ここに敷金とは、賃貸借契約締結に際し、賃貸人が賃貸借契約上発生する賃借人の債務を担保する目的で、賃貸借が終了して明け渡しが完了した後に、賃借人に賃料債務その他の債務があればそれを差し引き、その残額を賃借人に返還する約定の下、賃借人から賃貸人に交付され、預託される金銭のことをいいます。敷金については、その返還をめぐるトラブルが多発したことから、国土交通省が「原状回復をめぐるトラブルとガイドライン」を定めています。こちらは原状回復をめぐるこれまでの裁判例や取引実務の蓄積を踏まえつつ、原状回復における賃貸人・賃借人間の費用負担のあり方について一般的な基準を示すものとなっています。
これに対し、礼金(権利金)とは、同じく賃貸借契約時に賃借人から賃貸人に支払われる金銭ですが、そもそも賃借人への返還が予定されていないもののことをいいます。住居用物件については敷金、事業用物件については権利金と呼ばれることが多いようですが、その性質に大きな違いはありません。礼金(権利金)が授受される趣旨ですが、①賃料の前払いである、②賃借権譲渡・転貸の対価である、③賃借権設定自体ないし場所的利益の対価であるなどといわれています。
借主の原状回復義務
賃借人は、建物賃貸借契約が終了した後、建物内に持ち込んだ物(動産)を撤去し、付属させた物を取り外して収去し、かつ、建物を原状(建物賃貸借契約締結当初の状態)に復する義務(原状回復義務)を負っています。
建物を使用すれば、室内の床・壁・天井・建具・設備などに汚損や損傷(「損耗」といいます)が生ずることになりますが、この中には賃借人の建物の利用の仕方がいささか手荒であることによって生じるものもあれば、通常の使用に伴ってある程度の損耗を余儀なくされるものもあります。こうしたことから、賃借人はどの程度まで原状回復義務を負うのかが問題となります。
必要費と有益費
必要費とは、賃借目的物の修繕を行い、これを使用に適する状態に保持しておくための費用のことをいいます。電気、ガス、水道といったライフラインに関する器具が故障した場合の修繕費用がこれにあたります。賃借人がこの費用を支出した場合、賃貸人は直ちにその費用を償還しなければなりません(民法608条1項)。
有益費とは、賃借人が建物を改良するために支出した費用のことをいいます。賃借している建物の部屋にエアコンを新設する費用は有益費といえるでしょう。賃借人がこうした有益費を支出することにつき、賃貸人の同意は必要ではありません。

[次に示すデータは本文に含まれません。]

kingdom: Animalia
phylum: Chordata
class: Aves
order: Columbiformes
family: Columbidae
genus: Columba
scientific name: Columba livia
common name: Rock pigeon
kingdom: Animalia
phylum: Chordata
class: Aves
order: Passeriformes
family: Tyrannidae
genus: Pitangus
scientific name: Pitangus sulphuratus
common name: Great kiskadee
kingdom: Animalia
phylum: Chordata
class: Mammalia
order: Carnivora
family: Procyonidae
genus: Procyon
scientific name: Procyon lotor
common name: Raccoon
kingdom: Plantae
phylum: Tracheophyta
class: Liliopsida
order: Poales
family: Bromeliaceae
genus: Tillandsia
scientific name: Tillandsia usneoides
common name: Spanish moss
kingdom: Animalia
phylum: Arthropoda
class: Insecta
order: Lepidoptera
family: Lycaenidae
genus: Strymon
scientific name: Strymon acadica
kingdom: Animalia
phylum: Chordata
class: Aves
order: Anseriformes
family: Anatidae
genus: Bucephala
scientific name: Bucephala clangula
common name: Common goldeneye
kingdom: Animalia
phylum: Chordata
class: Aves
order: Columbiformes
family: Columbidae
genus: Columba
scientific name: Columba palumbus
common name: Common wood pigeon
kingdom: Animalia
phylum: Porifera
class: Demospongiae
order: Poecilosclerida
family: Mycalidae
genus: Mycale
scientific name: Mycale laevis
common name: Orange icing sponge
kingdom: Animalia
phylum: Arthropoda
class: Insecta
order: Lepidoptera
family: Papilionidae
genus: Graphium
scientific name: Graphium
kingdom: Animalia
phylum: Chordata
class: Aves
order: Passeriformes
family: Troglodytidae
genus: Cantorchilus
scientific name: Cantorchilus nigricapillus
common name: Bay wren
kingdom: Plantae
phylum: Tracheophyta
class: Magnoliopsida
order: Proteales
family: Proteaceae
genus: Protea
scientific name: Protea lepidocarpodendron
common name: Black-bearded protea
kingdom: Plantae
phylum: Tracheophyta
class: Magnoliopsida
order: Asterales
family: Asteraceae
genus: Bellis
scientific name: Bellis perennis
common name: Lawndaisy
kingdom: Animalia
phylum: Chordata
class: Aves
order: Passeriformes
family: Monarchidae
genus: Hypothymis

賃借人によるこうした有益費の支出によって建物の価値が増加した場合、その増加価値を賃貸人にそのまま無償で取得させることは衡平とはいえないため、賃貸人は賃借人に対し、賃貸借契約終了時に有益費のうち一定額を償還しなければなりません(民法608条2項)。
なお、賃借人が有益費の償還請求権を予め放棄する旨の建物賃貸借契約の特約は有効です。
造作買取請求権
賃借人は、建物の賃貸人の同意を得て建物に付加した畳、建具その他の造作がある場合には、もしくは、建物の賃貸人から買い受けた造作について、建物の賃貸借が期間の満了又は解約の申入れによって終了するときに、建物の賃貸人に対し、その造作を時価で買い取るべきことを請求することができます(33条1項)。これを建物賃借人の造作買取請求権といいます。
もっとも、造作の設置について賃貸人による同意がない場合には賃借人には造作買取請求権はありません。また、賃料不払による債務不履行解除の場合も賃借人に造作買取請求権はありません。法を守らない者に法は手を差し伸べないのです(「クリーン・ハンズの原則」といいます)。
なお、現在は造作買取請求権を予め放棄する旨の建物賃貸借契約の特約は有効です。